◆ **Task to carry out**: Could you return, word for word, the stretch of the cancer metabolism figure captions that opens with the words "Figure 2. Deregulated" and closes with "ECM, extracellular matrix."?

◆ **Document segment**:
-----

Figure 2. Deregulated uptake of glucose and amino acids

Aberrantly activated oncogenes and loss of tumor suppressors deregulates the import of glucose and amino acids into cancer cells. Solid arrows depict the movement of metabolites or proteins and metabolic reactions. Dashed arrows depict positive and negative regulatory effects of signal transduction components. RTK, receptor tyrosine kinase; GLUT1, glucose transporter 1; ASCT2/SN2, glutamine transporter; LAT1, neutral amino acid transporter; EAA, essential amino acids; GLS1, glutaminase 1; PRPS2, phosphoribosyl pyrophosphate synthetase 2; CAD, carbamoyl-phosphate synthetase 2; HK, hexokinase; ECM, extracellular matrix.

Figure 3. Use of opportunistic modes of nutrient acquisition

When free amino acids are unavailable, cancer cells may recover amino acids from (a) extracellular proteins via macropinocytosis. MPS, macropinosome, Lys, lysosome, (b) entosis of living cells, or (c) phagocytosis of apoptotic bodies. d, in conditions of oxygen deficiency, which prevents the de novo desaturation of stearate (C18:0) into oleate (C18:1), monounsaturated fatty acids such as oleate (C18:1) can be recovered from extracellular lysophospholipids (LPL). MPC, macropinocytosis; SCD1, stearoyl-CoA desaturase 1. X represents a lipid head group.

Figure 4. Use of glycolysis/TCA cycle intermediates for biosynthesis and NADH production

a, differences in the central carbon metabolism of a cell in a quiescent state compared to a proliferating cell; b, diverse biosynthetic outputs of central carbon metabolism. RTK, receptor tyrosine kinase; GLUT1, glucose transporter 1; PKM2, pyruvate kinase M2; ACSS2, acetyl-CoA synthetase 2; LDH-A, lactate dehydrogenase A; PDH, pyruvate dehydrogenase; PDK1, pyruvate dehydrogenase kinase 1; ACLY, ATP-citrate lyase; MCT1, monocarboxylate transporter 1; ASCT2/SN2, glutamine transporter.

-----

◆ **Supplied records**:
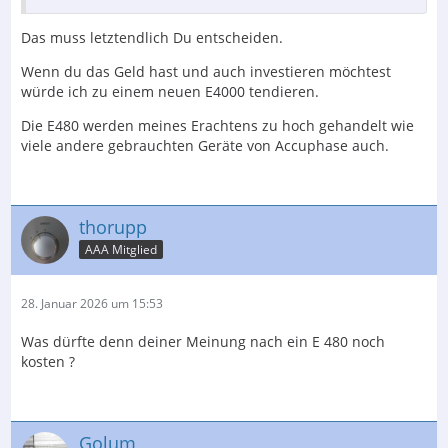
Das muss letztendlich Du entscheiden.
Wenn du das Geld hast und auch investieren möchtest
würde ich zu einem neuen E4000 tendieren.
Die E480 werden meines Erachtens zu hoch gehandelt wie
viele andere gebrauchten Geräte von Accuphase auch.
thorupp
AAA Mitglied
28. Januar 2026 um 15:53
Was dürfte denn deiner Meinung nach ein E 480 noch
kosten ?
Golum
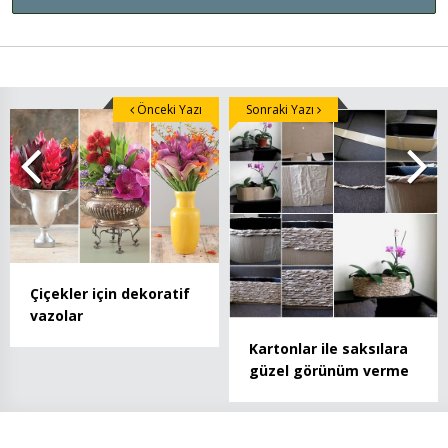
Önceki Yazı
Sonraki Yazı
Çiçekler için dekoratif
vazolar
Kartonlar ile saksılara
güzel görünüm verme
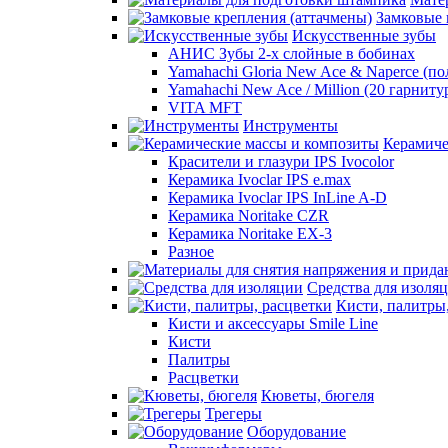
Замковые 
Искусственные зубы
АНИС Зубы 2-х слойные в бобинах
Yamahachi Gloria New Ace & Naperce (п
Yamahachi New Ace / Million (20 гарниту
VITA MFT
Инструменты
Керамиче
Красители и глазури IPS Ivocolor
Керамика Ivoclar IPS e.max
Керамика Ivoclar IPS InLine A-D
Керамика Noritake CZR
Керамика Noritake EX-3
Разное
Средства для изоля
Кисти, палитры
Кисти и аксессуары Smile Line
Кисти
Палитры
Расцветки
Кюветы, бюгеля
Трегеры
Оборудование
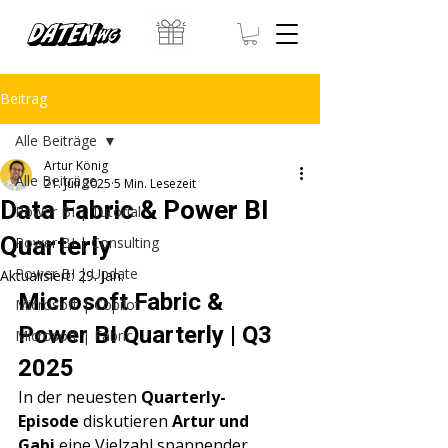
Beitrag
Alle Beiträge
Artur König
Alle Beiträge
21. Juli 2025
5 Min. Lesezeit
Data Fabric & Power BI
Power BI | Tutorial
Quarterly
Power BI | Consulting
Power BI | Update
Aktualisiert:
29. Jan.
Microsoft Fabric & 
Microsoft | Copilot
Power BI Quarterly | Q3 
Microsoft | Fabric
2025
In der neuesten 
Quarterly-
Episode
 diskutieren 
Artur und 
Gabi
 eine Vielzahl spannender 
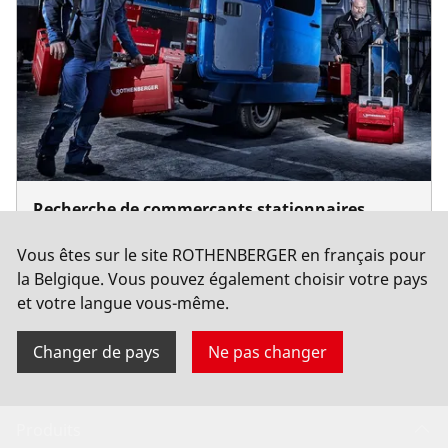
Entreprise et carrière
Recherche de commerçants stationnaires
Trouve les revendeurs d'outils ROTHENBERGER
Vous êtes sur le site ROTHENBERGER en français pour
près de chez toi en toute simplicité grâce à notre
la Belgique. Vous pouvez également choisir votre pays
recherche de revendeurs.
et votre langue vous-même.
Changer de pays
Ne pas changer
Produits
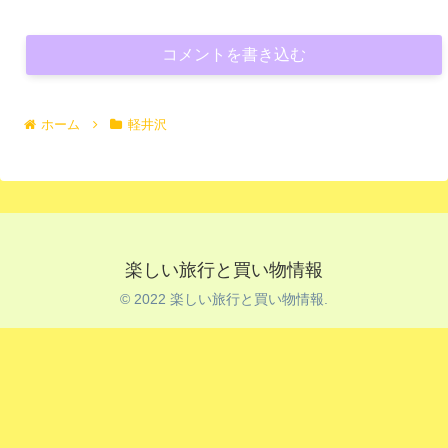
コメントを書き込む
ホーム
軽井沢
楽しい旅行と買い物情報
© 2022 楽しい旅行と買い物情報.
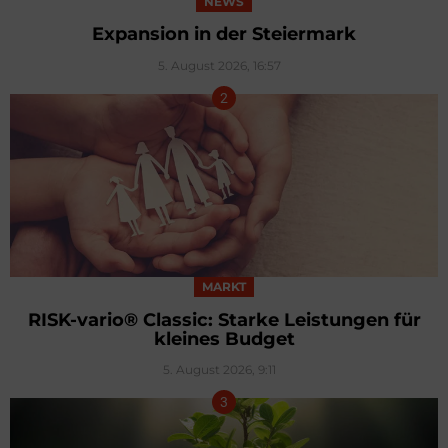
NEWS
Expansion in der Steiermark
5. August 2026, 16:57
MARKT
RISK-vario® Classic: Starke Leistungen für
kleines Budget
5. August 2026, 9:11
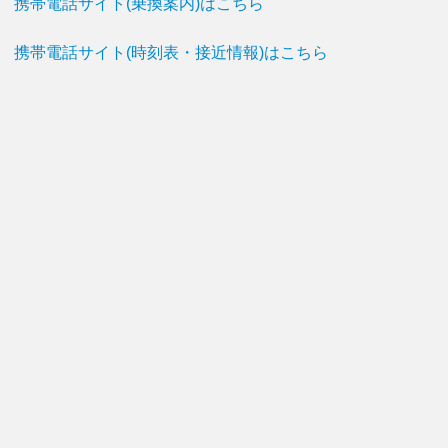
携帯電話サイト(乗換案内)はこちら
携帯電話サイト(時刻表・接近情報)はこちら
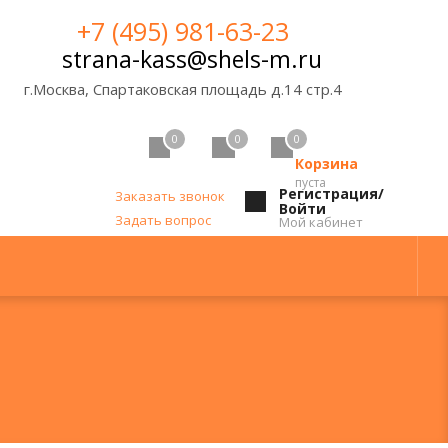
+7 (495) 981-63-23
strana-kass@shels-m.ru
г.Москва, Спартаковская площадь д.14 стр.4
0
0
0
Корзина
пуста
Регистрация/
Заказать звонок
Войти
Задать вопрос
Мой кабинет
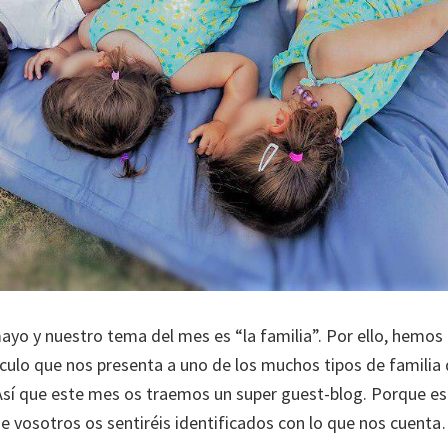
yo y nuestro tema del mes es “la familia”. Por ello, hemos
ículo que nos presenta a uno de los muchos tipos de famili
Así que este mes os traemos un super guest-blog. Porque 
 vosotros os sentiréis identificados con lo que nos cuent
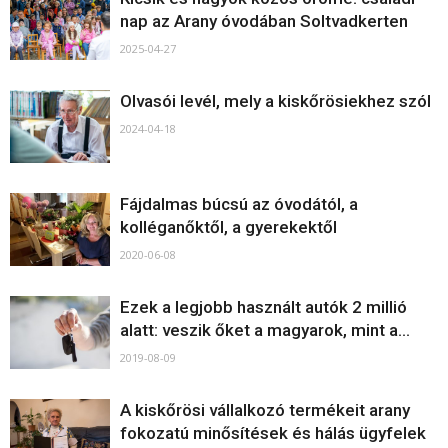
nap az Arany óvodában Soltvadkerten
2025-04-27
Olvasói levél, mely a kiskőrösiekhez szól
2024-04-18
Fájdalmas búcsú az óvodától, a
kolléganőktől, a gyerekektől
2020-06-08
Ezek a legjobb használt autók 2 millió
alatt: veszik őket a magyarok, mint a...
2019-08-09
A kiskőrösi vállalkozó termékeit arany
fokozatú minősítések és hálás ügyfelek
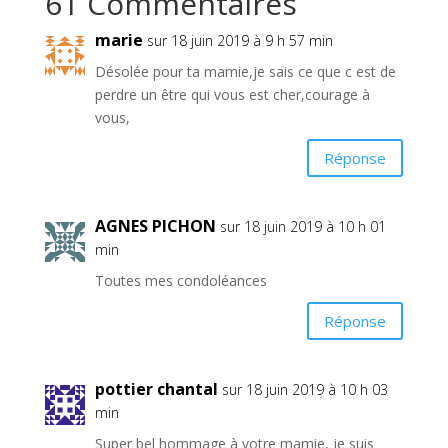
61 Commentaires
marie
sur 18 juin 2019 à 9 h 57 min
Désolée pour ta mamie,je sais ce que c est de
perdre un être qui vous est cher,courage à
vous,
Réponse
AGNES PICHON
sur 18 juin 2019 à 10 h 01
min
Toutes mes condoléances
Réponse
pottier chantal
sur 18 juin 2019 à 10 h 03
min
Super bel hommage à votre mamie, je suis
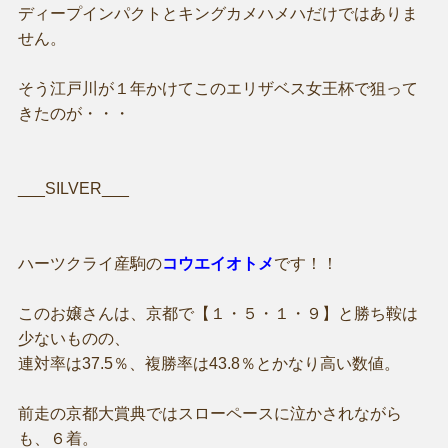
ディープインパクトとキングカメハメハだけではありま
せん。
そう江戸川が１年かけてこのエリザベス女王杯で狙って
きたのが・・・
___SILVER___
ハーツクライ産駒の
コウエイオトメ
です！！
このお嬢さんは、京都で【１・５・１・９】と勝ち鞍は
少ないものの、
連対率は37.5％、複勝率は43.8％とかなり高い数値。
前走の京都大賞典ではスローペースに泣かされながら
も、６着。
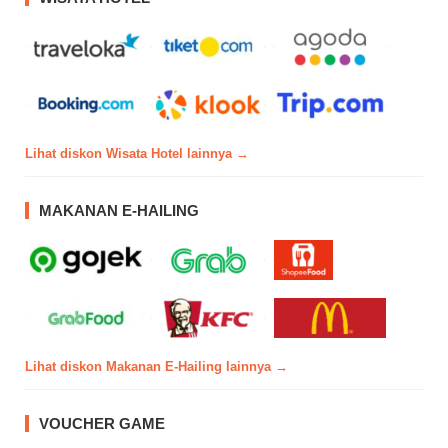
Lihat diskon Wisata Hotel lainnya →
MAKANAN E-HAILING
Lihat diskon Makanan E-Hailing lainnya →
VOUCHER GAME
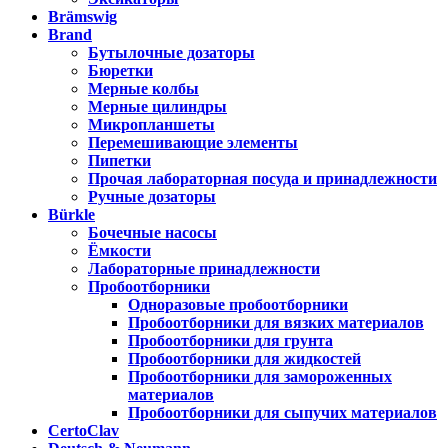
Brämswig
Brand
Бутылочные дозаторы
Бюретки
Мерные колбы
Мерные цилиндры
Микропланшеты
Перемешивающие элементы
Пипетки
Прочая лабораторная посуда и принадлежности
Ручные дозаторы
Bürkle
Бочечные насосы
Ёмкости
Лабораторные принадлежности
Пробоотборники
Одноразовые пробоотборники
Пробоотборники для вязких материалов
Пробоотборники для грунта
Пробоотборники для жидкостей
Пробоотборники для замороженных
материалов
Пробоотборники для сыпучих материалов
CertoClav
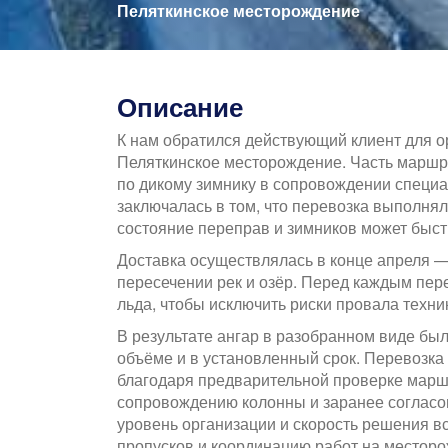
здесь
Пеляткинское месторождение
Описание
К нам обратился действующий клиент для о
Пеляткинское месторождение. Часть маршру
по дикому зимнику в сопровождении специа
заключалась в том, что перевозка выполнял
состояние переправ и зимников может быстр
Доставка осуществлялась в конце апреля —
пересечении рек и озёр. Перед каждым пе
льда, чтобы исключить риски провала техни
В результате ангар в разобранном виде бы
объёме и в установленный срок. Перевозка
благодаря предварительной проверке марш
сопровождению колонны и заранее согласов
уровень организации и скорость решения 
пропусков и координацию работ на местор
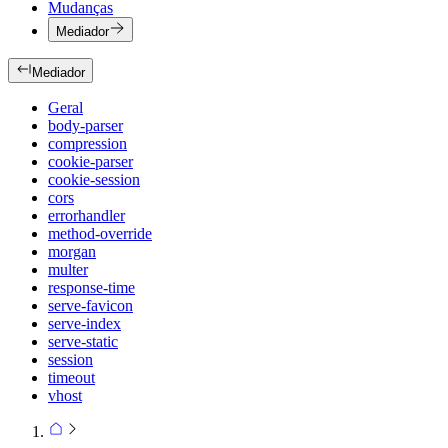
Mudanças
Mediador
Mediador
Geral
body-parser
compression
cookie-parser
cookie-session
cors
errorhandler
method-override
morgan
multer
response-time
serve-favicon
serve-index
serve-static
session
timeout
vhost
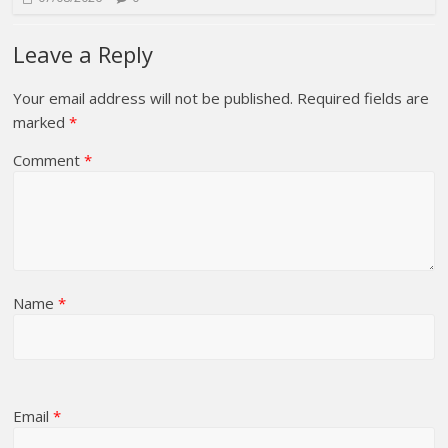
Leave a Reply
Your email address will not be published.
Required fields are
marked
*
Comment
*
Name
*
Email
*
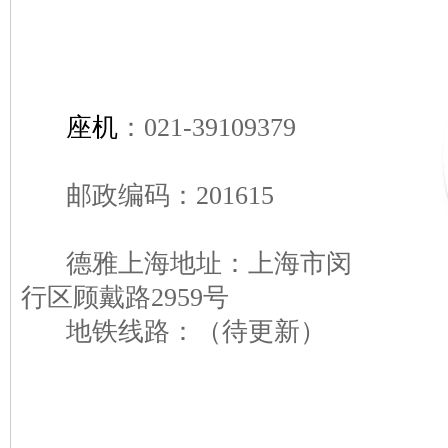
座机
：021-39109379
邮政编码：201615
德雅上海地址：上海市闵
行区顾戴路2959号
地铁线路：（待更新）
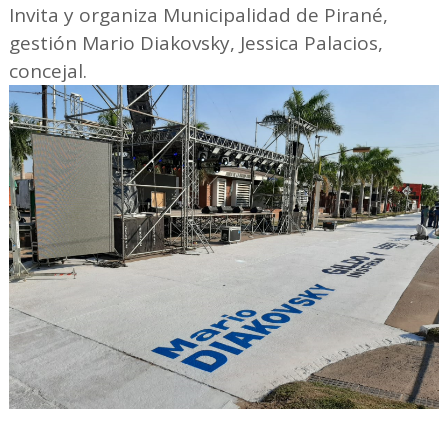
Invita y organiza Municipalidad de Pirané,
gestión Mario Diakovsky, Jessica Palacios,
concejal.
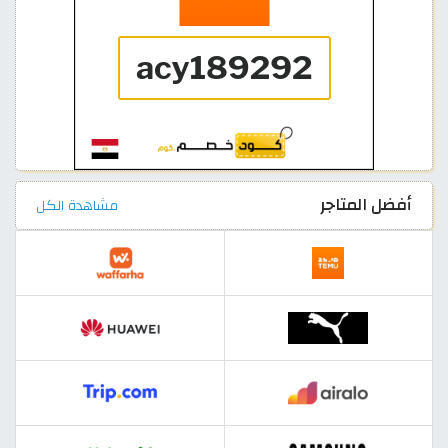
أفضل المتاجر
مشاهدة الكل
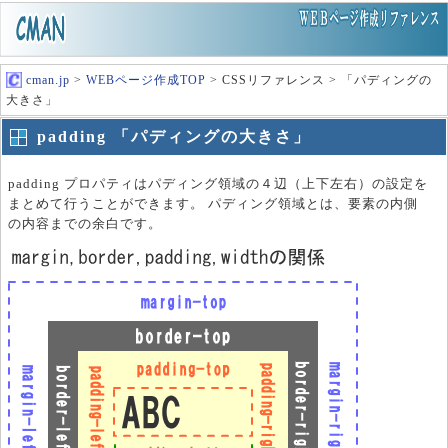
cman.jp
>
WEBページ作成TOP
> CSSリファレンス > 「パディングの
大きさ」
padding 「パディングの大きさ」
padding プロパティはパディング領域の４辺（上下左右）の設定を
まとめて行うことができます。 パディング領域とは、要素の内側
の内容までの余白です。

-----

◆ **Answer box**:
Figure 2. Deregulated uptake of glucose and amino acids

Aberrantly activated oncogenes and loss of tumor suppressors deregulates the import of glucose and amino acids into cancer cells. Solid arrows depict the movement of metabolites or proteins and metabolic reactions. Dashed arrows depict positive and negative regulatory effects of signal transduction components. RTK, receptor tyrosine kinase; GLUT1, glucose transporter 1; ASCT2/SN2, glutamine transporter; LAT1, neutral amino acid transporter; EAA, essential amino acids; GLS1, glutaminase 1; PRPS2, phosphoribosyl pyrophosphate synthetase 2; CAD, carbamoyl-phosphate synthetase 2; HK, hexokinase; ECM, extracellular matrix.